The “snapshot” created by the genomic sequencing technique showed that clusters of olfactory receptor genes, located on different chromosomes, moved toward each other before choosing an olfactory receptor gene. After these genes huddled together, they would work with genetic enhancers to regulate the activity of the genes and create a hotspot for the “chosen” olfactory receptor gene. The team of researchers also found that the protein Ldb1 plays a key role in this process, holding together the hotspot and allowing them to switch on a specific olfactory receptor.

“These teams of genes endow the olfactory system with the ability to respond in diverse ways,” said Dr. Monahan. “The flexibility of this process could help to explain how we easily learn and remember new smells.”

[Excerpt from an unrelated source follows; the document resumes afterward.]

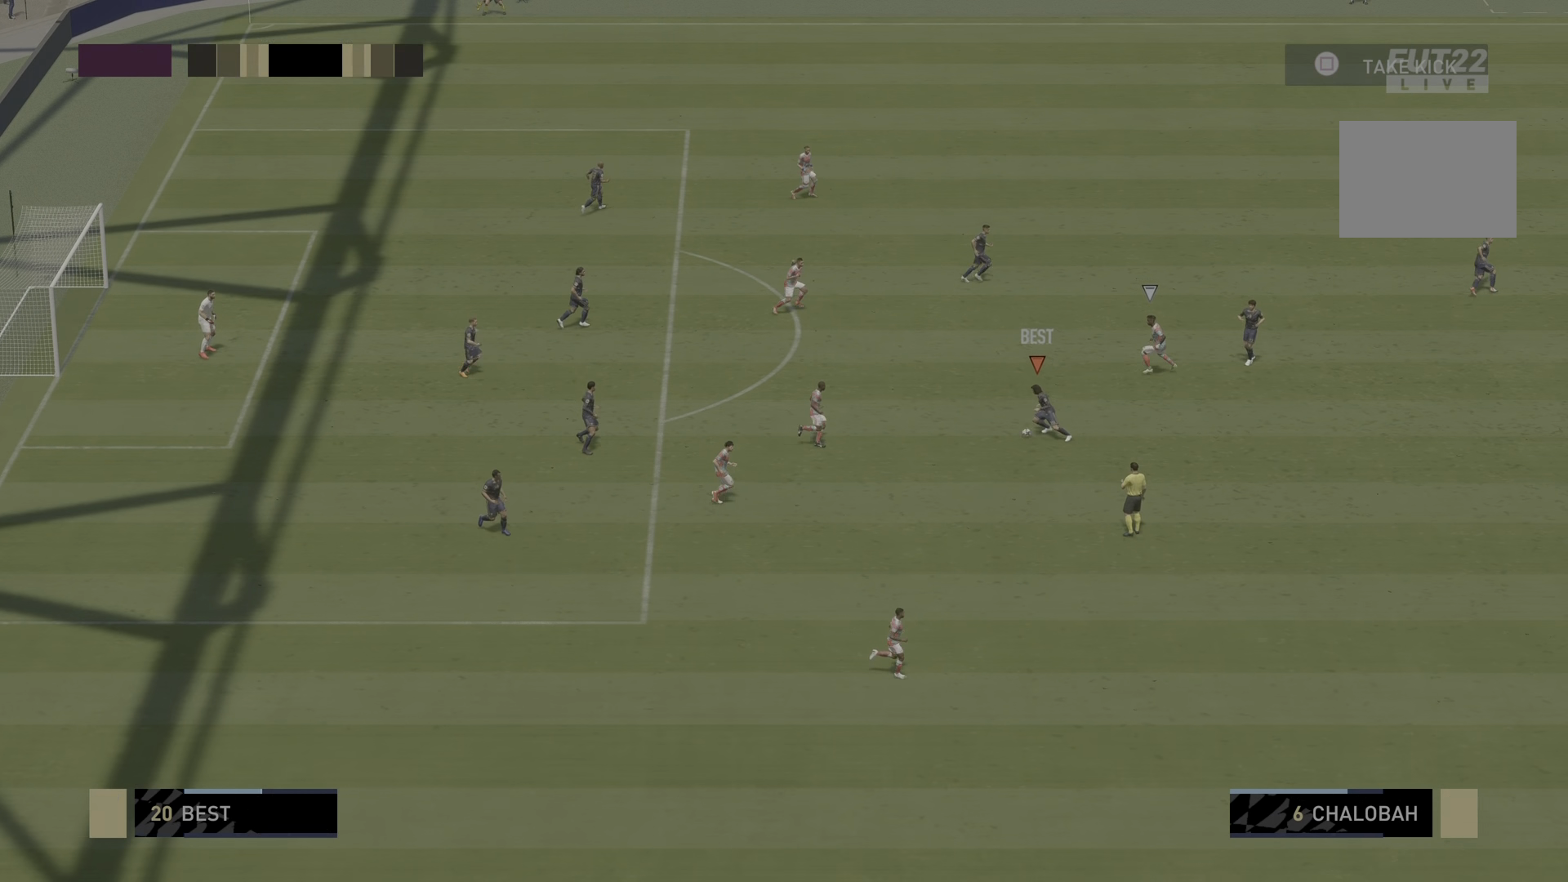
{"buttons": ["CROSS"], "left_stick": "center", "right_stick": "center", "events": [[200, "TRIANGLE", "up"], [401, "CROSS", "down"]]}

The Nose’s Ability to Defend

In Perfumer & Flavorist’s Recovering a Lost Sense of Smell article, we explored research related to finding a cure for anosmia. While researchers are investigating ways to recover a diminished sense of smell, other research has shed light on our nose’s ability to protect itself.

In a study conducted by the Monell Chemical Senses Centerb, researchers examined a specific patch of nasal tissue in the olfactory epithelium that contains odor-detecting receptor cells. The focus of the study was specifically on the microvillous cells (MVCs), which they believed served as a defense mechanism against viruses, bacteria and other harmful invaders. Previous studies also suggested that MVCs contain some of the same molecular machinery (markers) as solitary chemosensory cells (SCCs), taste cells that sense irritants and bacteria. To see if SCC molecular markers were present in the olfactory epithelium, scientists examined existing RNA-sequencing data of olfactory tissue from mice.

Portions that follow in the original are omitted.